Wednesday, January 25, 2012

Just to clear some things up...

I am very lucky to have family and friends that care about me as much as they do, but i need to clear some stuff up.

It has come to my attention that the people around me suddenly think they are doctors.

Yesterday morning, i was pissed. I did everything i was taught when i was in the hospital to avoid a confrontation. I went down stairs, i did my makeup, i tried to calm down. It didn't really work but i gave it a shot. In the middle of me trying to do that, i get yelled at, being told i would do things that i never once said i would do. I made the joke "If i make anything for this party to eat it'll be grilled cheese" Meaning, in Susan language "I'm not cooking shit". I made a FB event for the party because that was the easiest way for me to do it. No one else was gonna do it, so i took it upon myself to do it. That was a mistake.

I was told that we needed help, so i got the help. But instead of a thank you, a huge tantrum was thrown. AGAIN. Doors were slammed AGAIN. And in this, i was yelled at for 'reverting' back to the way i was before i went to the hospital. This was the first time i have heard of this, this was quite possibly the worst time to bring it up, so i said so. after that, two doors were slammed and i yelled for the first time that day. Just one sentence. That was all i yelled.

I showed emotion yesterday, other than happiness or just a small bit of sadness. But apparently that isn't allowed because i was accused of not taking my pills, which happens every time i get even mildly upset. For the record, i have missed 2 doses since the beginning of January. Only two.

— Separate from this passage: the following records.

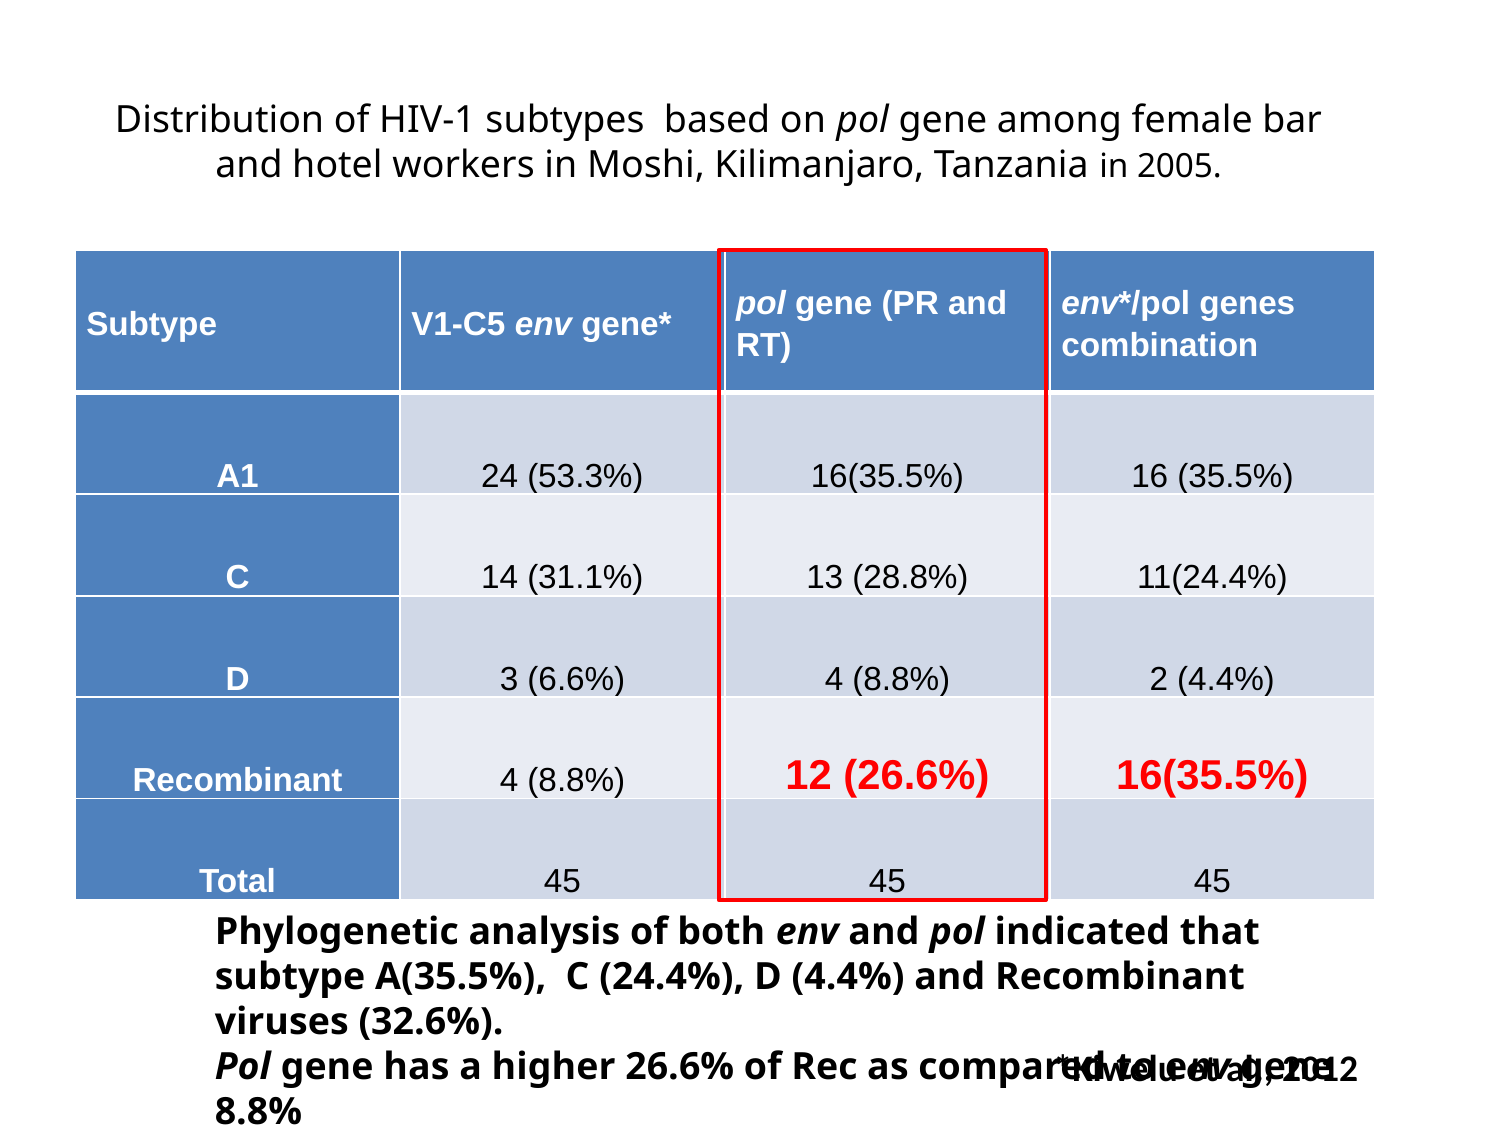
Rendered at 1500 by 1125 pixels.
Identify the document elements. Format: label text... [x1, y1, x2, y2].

table_cell D [76, 597, 399, 696]
table_cell 16 (35.5%) [1051, 395, 1374, 493]
table_cell 3 (6.6%) [401, 597, 717, 696]
table_cell 24 (53.3%) [401, 395, 717, 493]
text_box [717, 248, 1048, 902]
table_cell Recombinant [76, 698, 399, 798]
table_header V1-C5 env gene* [401, 251, 717, 390]
table_cell 4 (8.8%) [401, 698, 717, 798]
table_header Subtype [76, 251, 399, 390]
table_cell A1 [76, 395, 399, 493]
table_cell Total [76, 799, 399, 899]
table_cell 45 [401, 799, 717, 899]
text_box Distribution of HIV-1 subtypes based on pol gene among female bar and hotel workers in Moshi, Kilimanjaro, Tanzania in 2005. [62, 87, 1375, 193]
table_cell 14 (31.1%) [401, 495, 717, 595]
table_cell C [76, 495, 399, 595]
table_header env*/pol genes combination [1051, 251, 1374, 390]
table_cell 11(24.4%) [1051, 495, 1374, 595]
text_box Phylogenetic analysis of both env and pol indicated that subtype A(35.5%), C (24.4%), D (4.4%) and Recombinant viruses (32.6%). Pol gene has a higher 26.6% of Rec as compared to env gene 8.8% [200, 899, 1379, 1125]
table_cell 45 [1051, 799, 1374, 899]
table_cell 16(35.5%) [1051, 698, 1374, 798]
table_cell 2 (4.4%) [1051, 597, 1374, 696]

I was mad. But i put on a happy face because i knew that's what everyone wanted. People were starting to show up and i just wanted everyone to be happy. So i did. I did an amazing job.

Just because i am good at it, doesn't mean i like doing it. It doesn't mean i like to do it, it doesn't mean that it doesn't kill me inside.

This morning i asked a few friends if they thought i was over reacting because i am angry.

I got an answer i didn't expect. I was told i should go back to the hospital.

Ok, this is what caused me to write this.

I have bad days. Not bad months. I have days where i lose hope and i want to die. It lasts about 18 hours and happens again in a few days. Before i went to the hospital i had ten whole months where i was like that. Ten whole months. There was no change, other when i was manic. I have improved loads. I went from almost 300 days straight of feeling this way to maybe 18 hours about 7 or 8 times a month.

I'm not fine, ok. I am better. Not better as in the sense that i am completely ok, i am better in the sense that some days, i do actually want to get out of bed, somedays i do actually want to do things. Compared to how i was about a year ago i am a completely different person. You are not me, you do not know how i feel, you are not a doctor.

Right now i don't need to go back to the hospital. I will know when i need to.

How about when you think i am having a sucky time you ask a simple "Are you ok?" Not "you have reverted, you need to go back the the loony bin".

I am really mad at everyone, this all happened because i showed anger as an emotion. Are you aware of all the shit that was said to me before i finally yelled? A lot. I did a FANTASTIC job yesterday.

Again, thank you to everyone that cares about me. I love you for it. I appreciate it.